In Ecclesiastes 3:11, out of the Amplified Bible, it says, He [God] has also planted eternity [a sense of divine purpose] in the human heart [a mysterious longing which nothing under the sun can satisfy, except God]…
So our deepest longing, whether we recognize it as such or not, is actually to know God and live out of the eternal rather than the temporal. And that longing, it contains every emotion we feel. Because God created us that way. Our deepest sorrow, our richest joy, our frustration and anger and all of the “why” questions that flow from that place–they live within our ultimate longing for what we were actually created for. Our longing is bursting at the seams with emotion because our longing is actually for the eternal–and only the eternal can handle the full weight of our God-given emotions.

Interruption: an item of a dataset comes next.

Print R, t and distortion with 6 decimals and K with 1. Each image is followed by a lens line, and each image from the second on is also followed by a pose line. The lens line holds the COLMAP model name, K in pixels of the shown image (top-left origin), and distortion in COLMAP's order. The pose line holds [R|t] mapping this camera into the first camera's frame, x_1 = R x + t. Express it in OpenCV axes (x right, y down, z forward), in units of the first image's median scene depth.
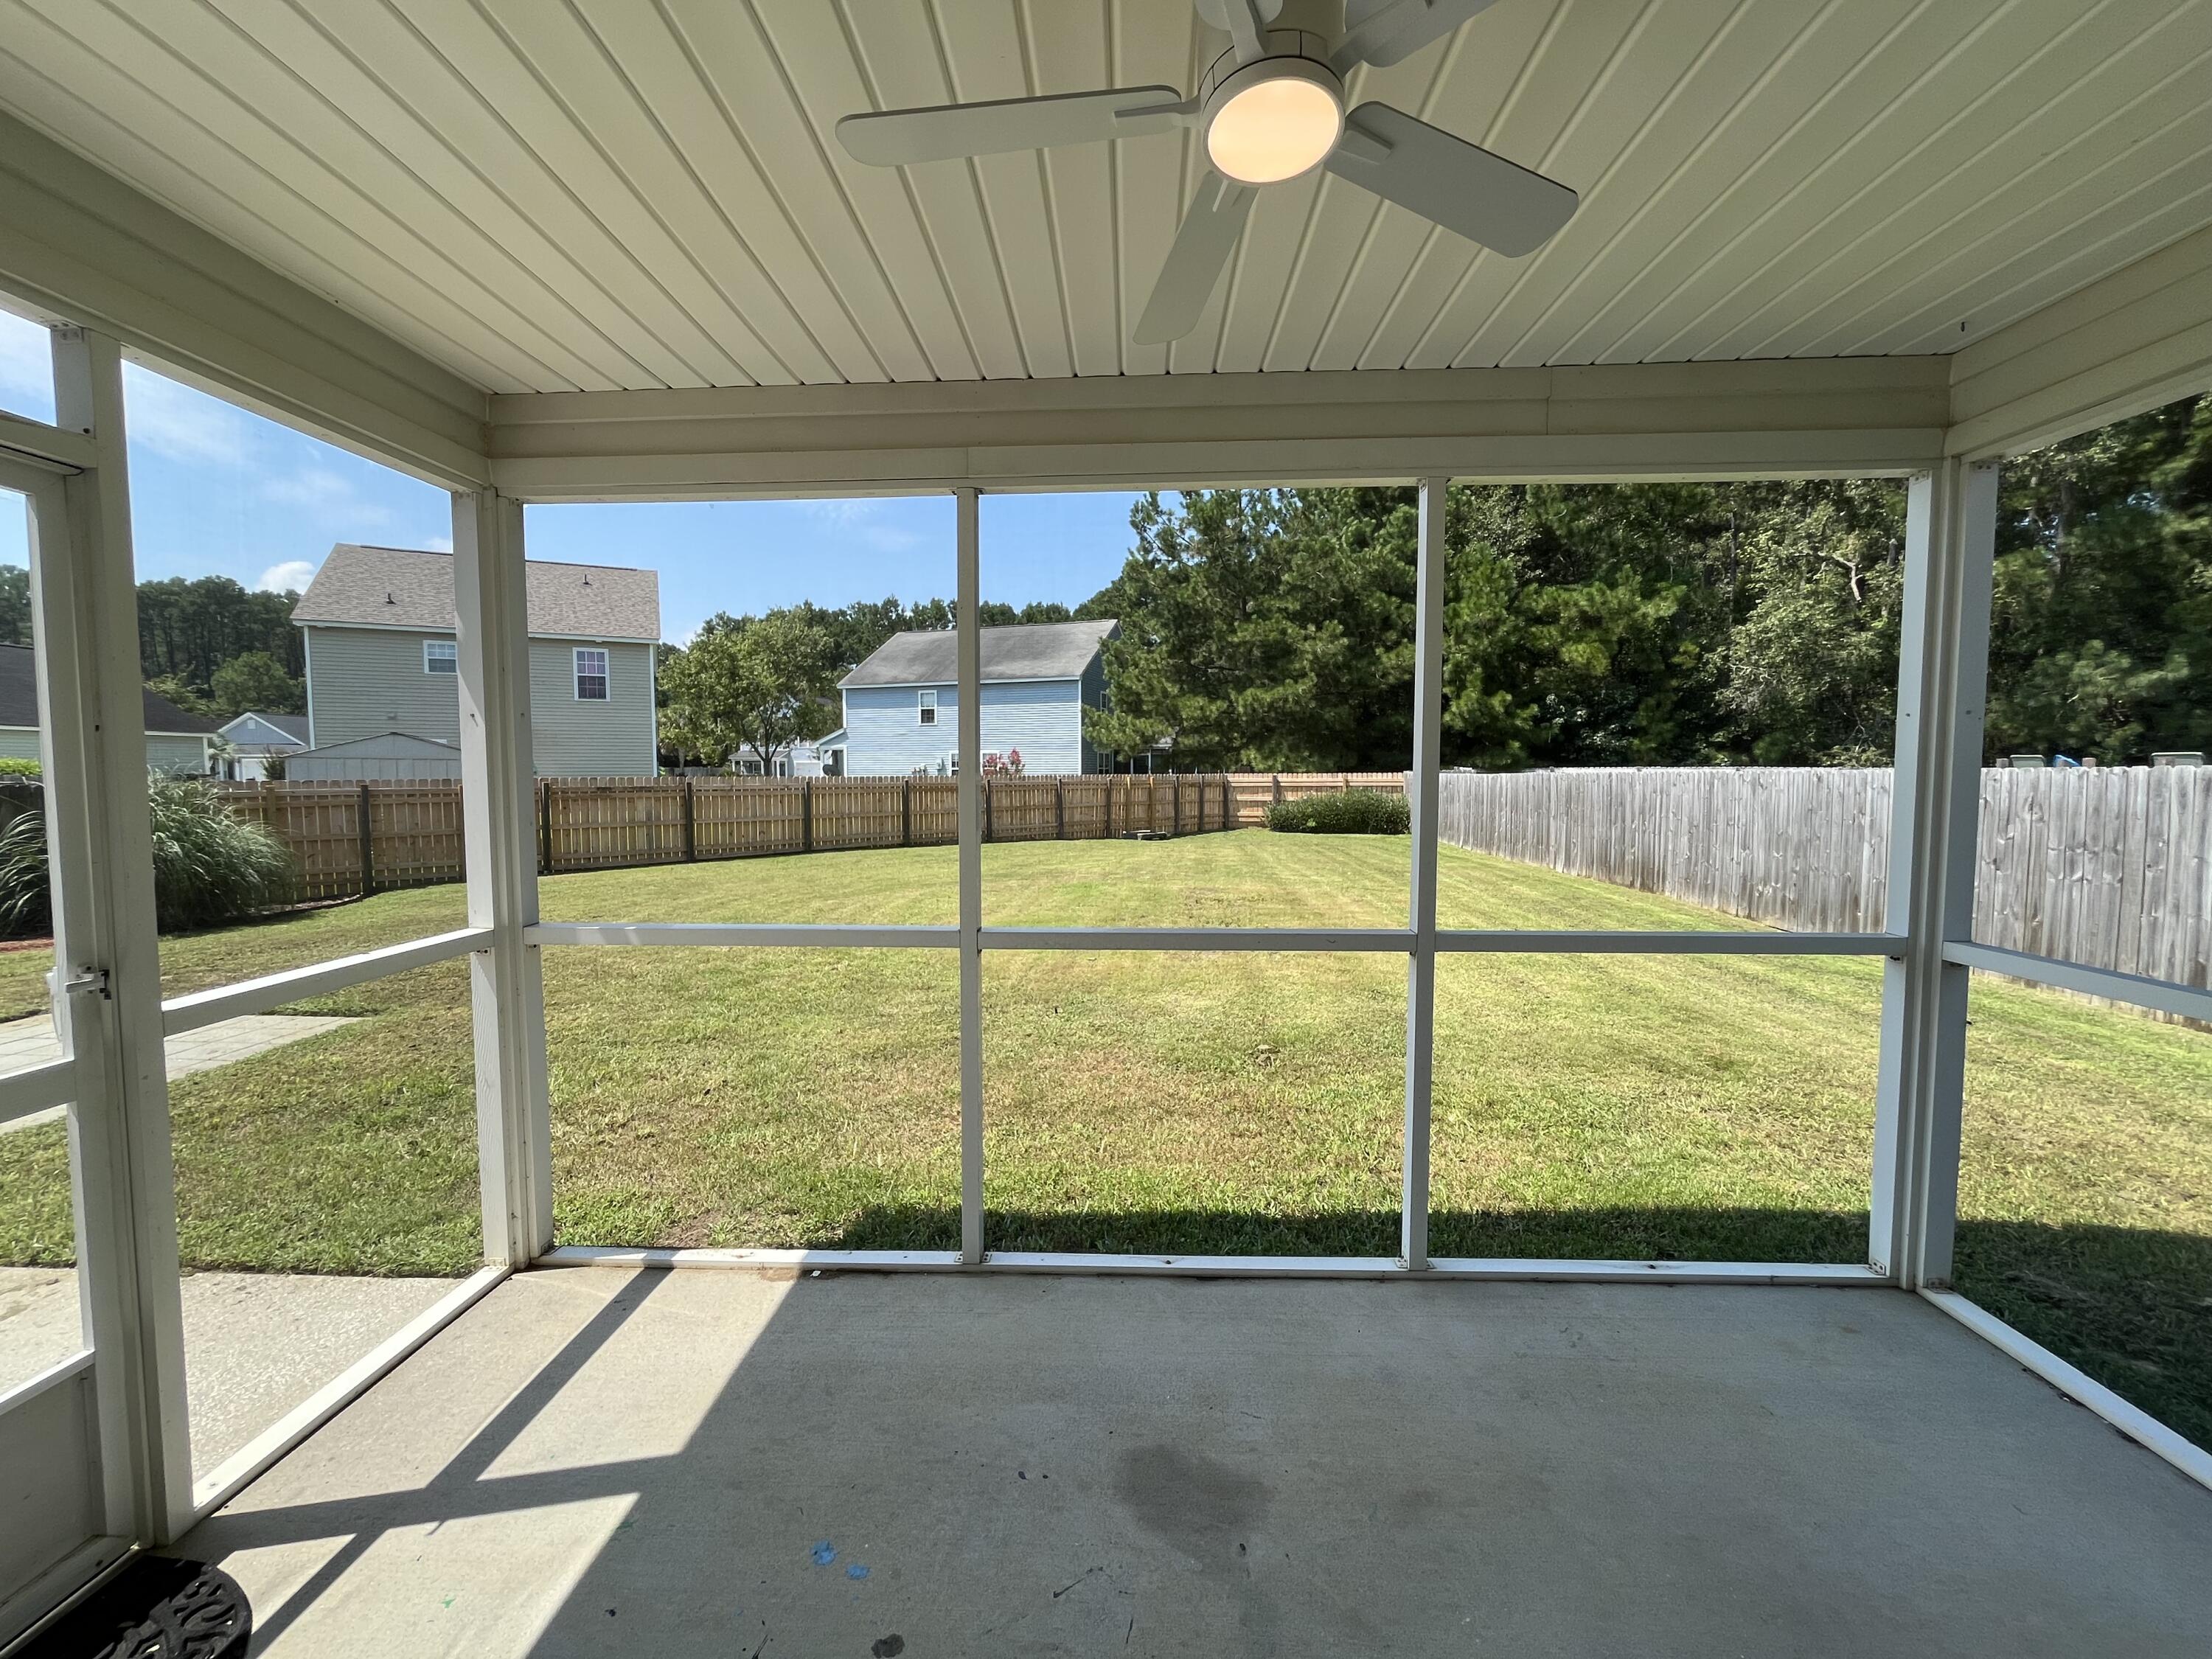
lens RADIAL K [[897.3, 0, 1099.8], [0, 897.3, 832.0], [0, 0, 1]] dist [0.008187, -0.000317]
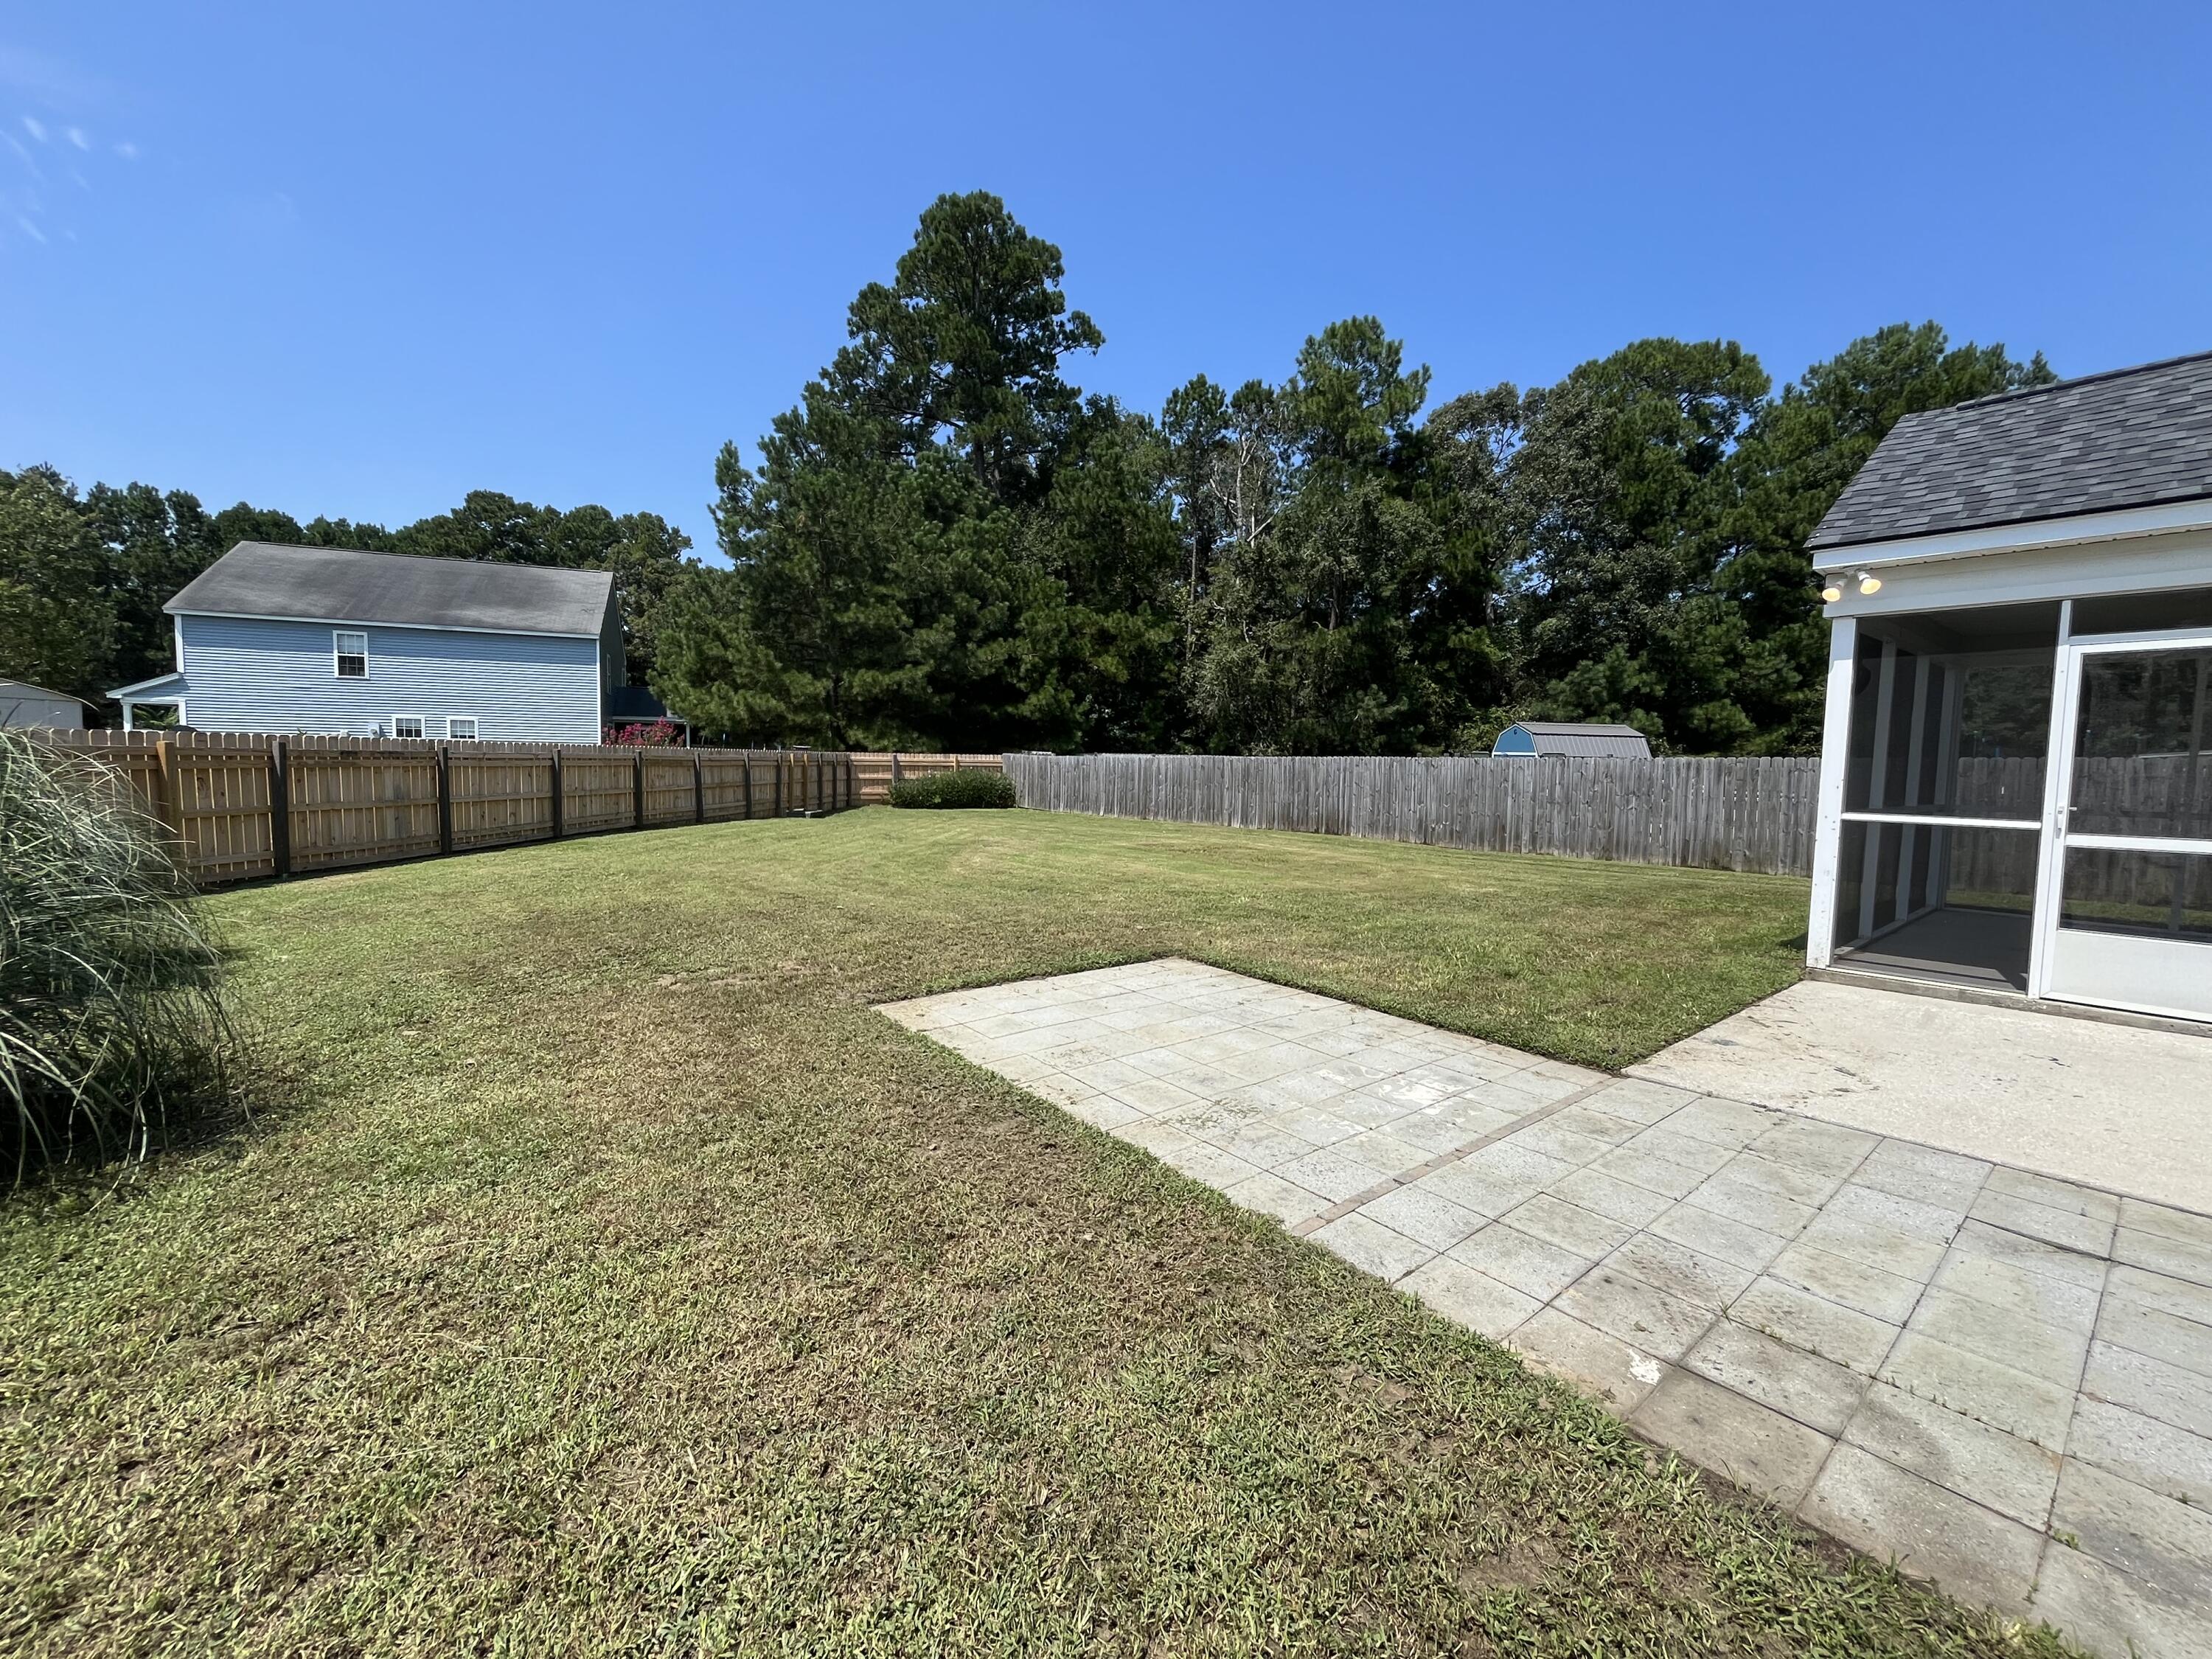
lens RADIAL K [[897.3, 0, 1101.3], [0, 897.3, 821.9], [0, 0, 1]] dist [0.008187, -0.000317]
pose [[0.759314, -0.028951, 0.650081, -0.309886], [0.024143, 0.999575, 0.016315, 0.004249], [-0.650277, 0.003307, 0.759690, 0.041700]]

So this longing where our wildest emotions live, it leads us one of two ways–either we seek to fulfill it in everything but God, to no avail, or we find it satisfied in God, as we daily chase after Him. And I have found that the crazy thing about finding that fulfillment in God is that it then produces something–a greater longing. Because experiencing Him always leaves us wanting more, this side of Heaven. While we’re living broken lives on a broken, fallen planet, our longing will never feel fully fulfilled. But as we get to know Him more, it’s not so much a restless, searching kind of longing. It becomes, instead, a longing pregnant with anticipation, anxiously awaiting the day when we will know fully as we are fully known. (1 Corinthians 13:12)
So, I’m asking myself again, and I’ll ask you, too: What are you chasing? What are you longing for? Is it God? What questions are you afraid to ask Him? What emotions do you try to hide from Him? He can handle all of the emotions contained within our longing. He gave them to us. Can we trust Him enough to give them back to Him in an authentic way?